ASSIGNED TASK
Lay out every line of text in the data below as a numbered list, skipping any blank lines. Leave the pictures out of the answer.
*** Opening of SUPPLIED INFORMATION ***
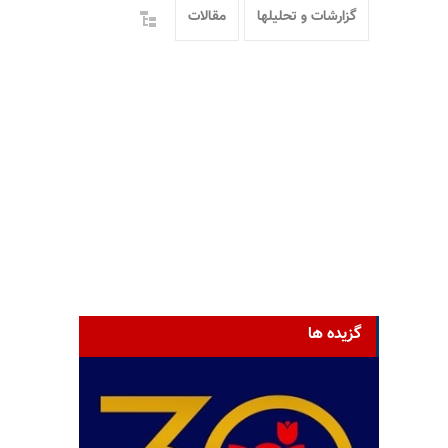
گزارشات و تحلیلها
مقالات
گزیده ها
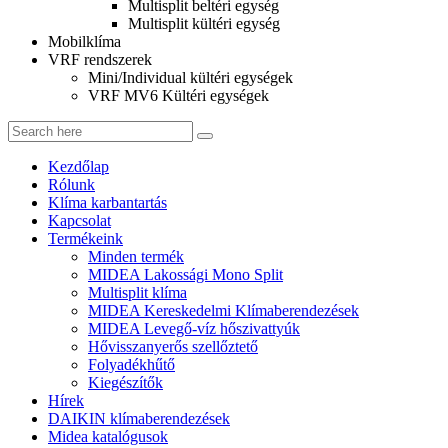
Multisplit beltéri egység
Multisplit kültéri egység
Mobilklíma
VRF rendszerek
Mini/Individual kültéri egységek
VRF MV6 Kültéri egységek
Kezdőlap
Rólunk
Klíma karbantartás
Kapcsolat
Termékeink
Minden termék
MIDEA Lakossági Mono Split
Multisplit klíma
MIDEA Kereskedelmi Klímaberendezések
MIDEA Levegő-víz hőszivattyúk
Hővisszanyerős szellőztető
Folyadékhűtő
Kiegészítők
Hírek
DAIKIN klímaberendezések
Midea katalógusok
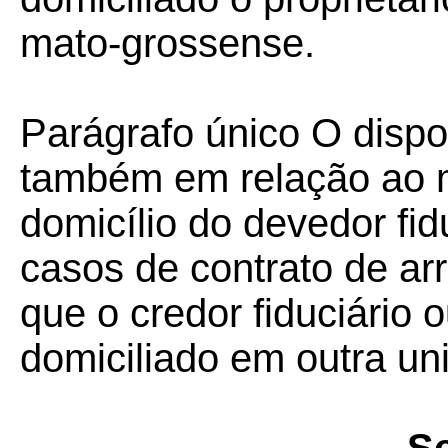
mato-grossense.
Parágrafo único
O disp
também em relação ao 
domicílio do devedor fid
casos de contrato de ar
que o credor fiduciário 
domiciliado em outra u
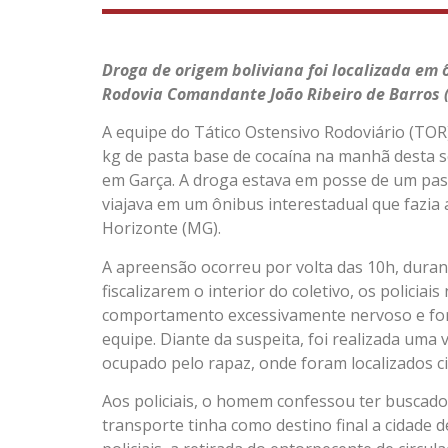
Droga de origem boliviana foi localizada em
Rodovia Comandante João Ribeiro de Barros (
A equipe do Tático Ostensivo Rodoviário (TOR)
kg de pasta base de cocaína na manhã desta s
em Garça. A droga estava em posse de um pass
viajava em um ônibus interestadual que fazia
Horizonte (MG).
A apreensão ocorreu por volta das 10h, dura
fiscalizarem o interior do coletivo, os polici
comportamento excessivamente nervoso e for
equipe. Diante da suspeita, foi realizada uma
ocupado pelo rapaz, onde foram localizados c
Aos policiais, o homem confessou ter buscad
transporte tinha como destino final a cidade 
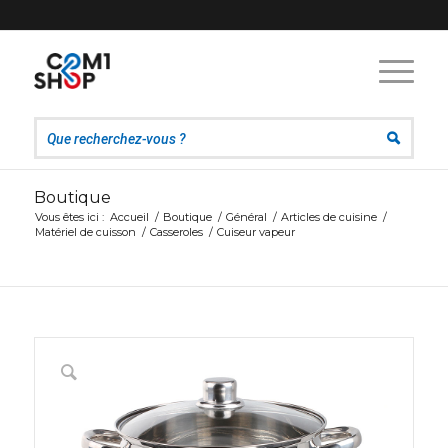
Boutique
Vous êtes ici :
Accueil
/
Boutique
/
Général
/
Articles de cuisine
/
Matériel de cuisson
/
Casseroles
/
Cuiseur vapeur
*** Close of SUPPLIED INFORMATION ***
WRITTEN ANSWER
1. گزارشات و تحلیلها
2. مقالات
3. گزیده ها
4. Multisplit beltéri egység
5. Multisplit kültéri egység
6. Mobilklíma
7. VRF rendszerek
8. Mini/Individual kültéri egységek
9. VRF MV6 Kültéri egységek
10. Kezdőlap
11. Rólunk
12. Klíma karbantartás
13. Kapcsolat
14. Termékeink
15. Minden termék
16. MIDEA Lakossági Mono Split
17. Multisplit klíma
18. MIDEA Kereskedelmi Klímaberendezések
19. MIDEA Levegő-víz hőszivattyúk
20. Hővisszanyerős szellőztető
21. Folyadékhűtő
22. Kiegészítők
23. Hírek
24. DAIKIN klímaberendezések
25. Midea katalógusok
26. mato-grossense.
27. Parágrafo único
28. O disp
29. também em relação ao 
30. domicílio do devedor fid
31. casos de contrato de ar
32. que o credor fiduciário 
33. domiciliado em outra u
34. Droga de origem boliviana foi localizada em
35. Rodovia Comandante João Ribeiro de Barros (
36. A equipe do Tático Ostensivo Rodoviário (TOR)
37. kg de pasta base de cocaína na manhã desta s
38. em Garça. A droga estava em posse de um pass
39. viajava em um ônibus interestadual que fazia
40. Horizonte (MG).
41. A apreensão ocorreu por volta das 10h, dura
42. fiscalizarem o interior do coletivo, os polici
43. comportamento excessivamente nervoso e for
44. equipe. Diante da suspeita, foi realizada uma
45. ocupado pelo rapaz, onde foram localizados c
46. Aos policiais, o homem confessou ter buscad
47. transporte tinha como destino final a cidade 
48. Boutique
49. Vous êtes ici :
50. Accueil
51. /
52. Boutique
53. /
54. Général
55. /
56. Articles de cuisine
57. /
58. Matériel de cuisson
59. /
60. Casseroles
61. /
62. Cuiseur vapeur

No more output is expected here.